Winkler Prins Encyclopedie

E. de Bruyne, G.B.J. Hiltermann en H.R. Hoetink (1947)

Gepubliceerd op 04-07-2022

Kalkoen

betekenis & definitie

(oudtijds naar Calicut kalekutschen haen genoemd) is de naam van een vogel, die tot de afdeling hoenderachtigen (Gallinen) en tot de familie der fazanten (Phasianiden) behoort. De gewone kalkoen (Meleagris gallopavo) is bijna zo groot als de pauw (ruim 1 m) en komt in Nederland voor in verschillende kleuren.

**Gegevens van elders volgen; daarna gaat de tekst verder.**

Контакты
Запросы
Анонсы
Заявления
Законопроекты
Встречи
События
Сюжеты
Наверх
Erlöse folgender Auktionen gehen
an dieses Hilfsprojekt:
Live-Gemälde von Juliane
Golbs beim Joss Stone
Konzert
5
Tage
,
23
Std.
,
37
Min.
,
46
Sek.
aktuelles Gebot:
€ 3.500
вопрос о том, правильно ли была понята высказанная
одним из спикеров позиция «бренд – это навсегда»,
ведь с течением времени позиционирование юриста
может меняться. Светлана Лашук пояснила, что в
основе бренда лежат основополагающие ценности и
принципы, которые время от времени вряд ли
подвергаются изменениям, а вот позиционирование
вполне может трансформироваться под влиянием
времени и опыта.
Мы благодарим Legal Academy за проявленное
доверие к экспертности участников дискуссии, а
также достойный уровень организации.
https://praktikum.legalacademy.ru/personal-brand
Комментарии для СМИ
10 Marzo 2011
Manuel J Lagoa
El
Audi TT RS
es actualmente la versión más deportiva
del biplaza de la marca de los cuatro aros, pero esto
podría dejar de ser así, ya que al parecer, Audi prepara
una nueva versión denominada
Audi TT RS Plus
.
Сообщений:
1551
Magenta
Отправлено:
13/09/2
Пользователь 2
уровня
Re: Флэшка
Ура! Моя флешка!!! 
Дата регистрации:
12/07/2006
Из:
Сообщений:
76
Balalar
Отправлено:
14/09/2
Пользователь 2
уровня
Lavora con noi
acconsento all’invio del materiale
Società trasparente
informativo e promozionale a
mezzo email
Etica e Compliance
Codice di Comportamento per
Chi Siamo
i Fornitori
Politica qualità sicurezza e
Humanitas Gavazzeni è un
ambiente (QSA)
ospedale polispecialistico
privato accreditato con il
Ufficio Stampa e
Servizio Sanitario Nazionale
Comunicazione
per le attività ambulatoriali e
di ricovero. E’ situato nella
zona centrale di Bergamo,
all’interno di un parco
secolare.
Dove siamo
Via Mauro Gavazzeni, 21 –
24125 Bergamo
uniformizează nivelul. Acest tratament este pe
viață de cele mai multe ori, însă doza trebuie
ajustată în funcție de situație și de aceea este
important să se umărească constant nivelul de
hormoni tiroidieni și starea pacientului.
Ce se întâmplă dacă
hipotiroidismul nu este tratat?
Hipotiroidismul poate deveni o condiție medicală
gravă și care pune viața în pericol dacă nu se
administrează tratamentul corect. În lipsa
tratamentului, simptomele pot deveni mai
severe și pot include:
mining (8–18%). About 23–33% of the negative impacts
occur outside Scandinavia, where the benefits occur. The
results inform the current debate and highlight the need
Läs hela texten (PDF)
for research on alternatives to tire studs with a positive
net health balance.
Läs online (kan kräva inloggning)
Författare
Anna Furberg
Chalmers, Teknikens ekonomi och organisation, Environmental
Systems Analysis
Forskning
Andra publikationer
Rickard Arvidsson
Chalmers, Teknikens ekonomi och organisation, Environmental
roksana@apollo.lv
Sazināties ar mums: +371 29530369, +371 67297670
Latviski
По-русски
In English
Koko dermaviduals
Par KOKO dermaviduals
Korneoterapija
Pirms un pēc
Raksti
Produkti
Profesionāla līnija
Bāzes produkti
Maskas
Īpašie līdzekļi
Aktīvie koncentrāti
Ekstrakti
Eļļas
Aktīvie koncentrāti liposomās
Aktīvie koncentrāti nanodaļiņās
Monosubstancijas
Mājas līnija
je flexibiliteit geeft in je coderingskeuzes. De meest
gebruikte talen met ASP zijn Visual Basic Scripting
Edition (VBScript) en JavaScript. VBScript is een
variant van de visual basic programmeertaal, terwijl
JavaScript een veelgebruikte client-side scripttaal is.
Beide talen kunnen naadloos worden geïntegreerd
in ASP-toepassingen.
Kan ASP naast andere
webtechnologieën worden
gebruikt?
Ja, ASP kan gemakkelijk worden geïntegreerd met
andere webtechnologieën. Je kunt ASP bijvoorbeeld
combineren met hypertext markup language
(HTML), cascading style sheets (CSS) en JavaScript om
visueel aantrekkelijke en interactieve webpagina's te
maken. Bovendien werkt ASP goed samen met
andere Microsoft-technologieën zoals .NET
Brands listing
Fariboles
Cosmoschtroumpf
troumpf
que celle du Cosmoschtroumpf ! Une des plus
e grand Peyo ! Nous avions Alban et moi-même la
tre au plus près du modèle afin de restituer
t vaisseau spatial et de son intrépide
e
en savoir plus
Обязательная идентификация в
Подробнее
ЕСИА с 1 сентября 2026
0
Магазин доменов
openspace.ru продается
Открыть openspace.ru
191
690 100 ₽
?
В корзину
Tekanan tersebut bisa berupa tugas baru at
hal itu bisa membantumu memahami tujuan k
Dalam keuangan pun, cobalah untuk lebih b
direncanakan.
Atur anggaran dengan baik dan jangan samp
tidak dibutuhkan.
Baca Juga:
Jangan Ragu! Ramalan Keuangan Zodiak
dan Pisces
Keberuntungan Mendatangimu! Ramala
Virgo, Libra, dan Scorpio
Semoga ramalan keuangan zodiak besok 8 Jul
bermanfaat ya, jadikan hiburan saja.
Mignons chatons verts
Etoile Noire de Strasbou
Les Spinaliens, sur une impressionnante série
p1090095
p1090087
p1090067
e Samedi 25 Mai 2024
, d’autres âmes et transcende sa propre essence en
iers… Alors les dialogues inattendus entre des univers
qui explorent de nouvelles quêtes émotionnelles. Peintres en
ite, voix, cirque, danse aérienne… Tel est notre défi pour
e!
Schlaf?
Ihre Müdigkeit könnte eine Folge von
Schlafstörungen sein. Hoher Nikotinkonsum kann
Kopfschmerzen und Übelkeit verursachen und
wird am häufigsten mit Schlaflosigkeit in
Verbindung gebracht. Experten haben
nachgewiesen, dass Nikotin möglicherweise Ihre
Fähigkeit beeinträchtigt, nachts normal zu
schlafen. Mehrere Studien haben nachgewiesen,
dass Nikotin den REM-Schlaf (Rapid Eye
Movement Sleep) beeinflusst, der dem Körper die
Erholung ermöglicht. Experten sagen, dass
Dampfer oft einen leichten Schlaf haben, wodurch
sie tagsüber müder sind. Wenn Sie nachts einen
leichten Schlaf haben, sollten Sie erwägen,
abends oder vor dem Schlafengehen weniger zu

Zijn staart is doorgaans bruin met een brede, zwarte en daarna smalle, witte rand. De haan is veel fraaier dan de hen, hij prijkt met zeer lange, bloedrode of helderblauwe knobbels en lellen aan kop en hals- De hen heeft deze versierselen ook, doch in geringere mate. De haan, en ook oude hennen, dragen op de borst een bosje haarachtige veren. Behalve deze bronskleurige (Amerikaanse Mammoeth-) kalkoen, komen er in tamme staat ook veel geheel witte voor (de Witte Virginische of Sneeuwkalkoen). In Engeland heeft men bovendien nog de zwarte Norfolk-kalkoen, terwijl men hier en daar ook gele, blauwe, koperkleurige en gevlekte exemplaren fokt. Men heeft lang gemeend, dat de kalkoen uit Turkije of Indië afkomstig was, doch het is gebleken, dat hij in Amerika in het wild voorkomt.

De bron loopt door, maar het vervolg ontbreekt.